With five seconds left on the clock in the second half of overtime, JSerra stole the ball and scored to tie the game, 11-11, and force a sudden death overtime. The Lions scored immediately on their first possession in sudden death.

“It’s one of those things where the ball could’ve rolled to the left or the right,” Spartans’ Head Coach German Lopez said. “It just rolled in their favor.”

After the final goal was scored, senior goalkeeper Taylor Roszkos waded in the goal, holding himself up on the net with his head down briefly.

“I don’t know how to describe it,” Roszkos said, “I just wanted to win so bad.”

The players commiserated with each other and Lopez held the final post-game player meeting.

With the loss came the three or four realizations each player had: if I had only done this, we could have won. If I had only blocked that one shot; if I had only dumped the ball; if I had only passed there instead of taken the shot.

The truth, though, is that it just wasn’t La Cañada’s night.

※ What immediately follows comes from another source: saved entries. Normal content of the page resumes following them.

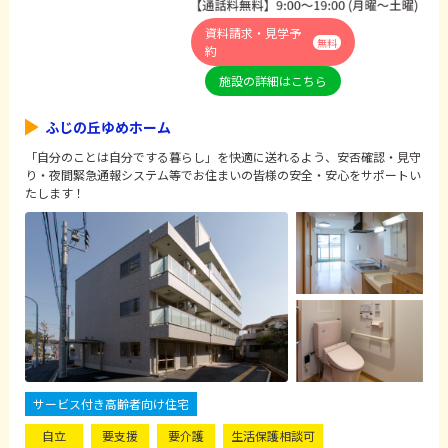
資料請求・見学予
無料
約
施設の詳細はこちら
ふじの丘ゆめホーム
「自分のことは自分でする暮らし」を快適に送れるよう、安否確認・見守
り・夜間緊急通報システム等でお住まいの皆様の安全・安心をサポートい
たします！
サービス付き高齢者向け住宅
自立
要支援
要介護
生活保護相談可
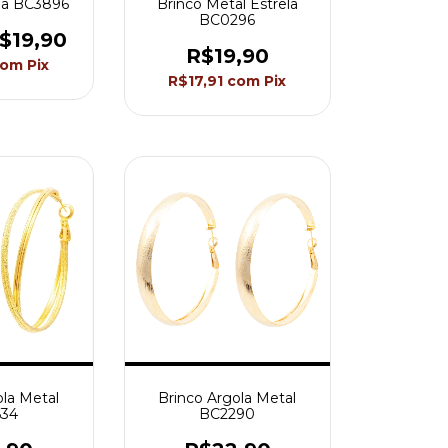
da BC3896
Brinco Metal Estrela
BC0296
$19,90
R$19,90
com
Pix
R$17,91
com
Pix
ola Metal
Brinco Argola Metal
34
BC2290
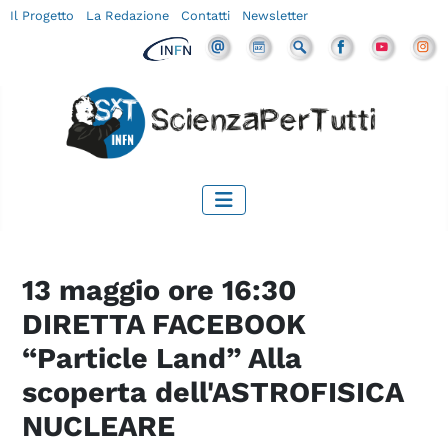
Il Progetto
La Redazione
Contatti
Newsletter
13 maggio ore 16:30
DIRETTA FACEBOOK
“Particle Land” Alla
scoperta dell'ASTROFISICA
NUCLEARE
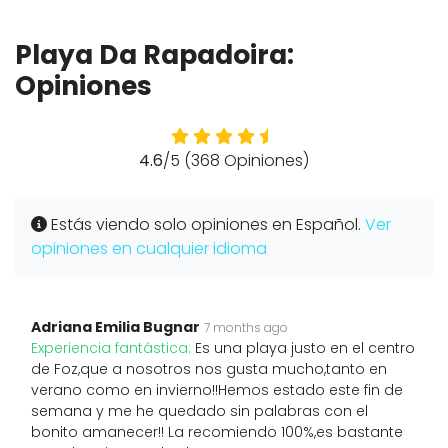
Playa Da Rapadoira:
Opiniones
4.6
/5 (368 Opiniones)
Estás viendo solo opiniones en Español.
Ver
opiniones en cualquier idioma
Adriana Emilia Bugnar
7 months ago
Experiencia fantástica:
Es una playa justo en el centro
de Foz,que a nosotros nos gusta mucho,tanto en
verano como en invierno!!Hemos estado este fin de
semana y me he quedado sin palabras con el
bonito amanecer!! La recomiendo 100%,es bastante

The Spartans (20-10) had six shots that beat the goaltender, but bounced off the crossbar or post — a strong indicator of bad luck. The Lions had one.

And that, of all things, proved the difference.

Between the nonchalant beginning and those absurd final 30 seconds was perhaps one of the greatest CIF water polo games ever played. Both teams played phenomenally.

Both teams played back and forth, neither team leading by more than a goal, until the final four minutes of the fourth quarter, when JSerra scored a goal to take a 7-5 lead.

The Spartans looked like they were in trouble and time wasn’t helping them. With 1:21 left, La Cañada hadn’t done anything and JSerra had possession.

A huge steal by Josh Renfro got the Spartans the ball back and a goal by Spencer Borisoff with 53 seconds left gave the Spartans a window.

JSerra got a solid shot off, but it hit the woodwork; the Lions’ only shot to hit the post.

After calling a time out, the crowd rose to its feet and the Spartans got into Lions’ territory.

Frank Hwang put in a shot with 11 seconds left to tie the game, 7-7. The crowd went wild and the Spartans sensed an opportunity. They had battled an entire game and had a few great opportunities squashed, but had tied up the game with zero seconds on the clock.

Into the first half of overtime, the teams were playing much of the same, each score being retaliated upon.

The game was knotted up at 9s late into the second half of overtime when Hwang took a shot from close range that ricocheted off the cross bar and landed to the right of the goalkeeper, but the goalkeeper couldn’t seem to find it and Renfro swam it in for a score with only 1:40 left on the clock.

The Spartans had taken a lead late for the first time in the game.

With only five seconds left on the clock, the Spartans had possession and it looked like they were going to take it all, but the Lions managed to steal the ball and whip a shot past Roszkos with literally zero seconds left, tying the game 10-10.

Thirty-three seconds into the sudden death, Chris Meinhold, the kid who had been there for JSerra all game, scored the game-winner.

Borisoff led the team with five kills. Hwang and Renfro had two each while Tim Perry had one.

Renfro also had five steals and Paul Miernicki and Perry had two.

Roszkos ended the game with 12 blocks, including a couple dazzlers that most goalies wouldn’t have touched.

“I’m not pleased with how it ended,” Coach Lopez said, “... but I think these kids played well throughout the season. Hopefully [they] learned something and this helps them at the next level.”

“We fought hard and had one little mistake,” Perry said. “But it didn’t diminish our play. It was one of the closest and best games I’ve ever played in.”

Borisoff, Roszkos, Hwang, Renfro, Miernicki, Perry, Cameron Chaves, Conner Rothe and Clay Therrien are all graduating this spring.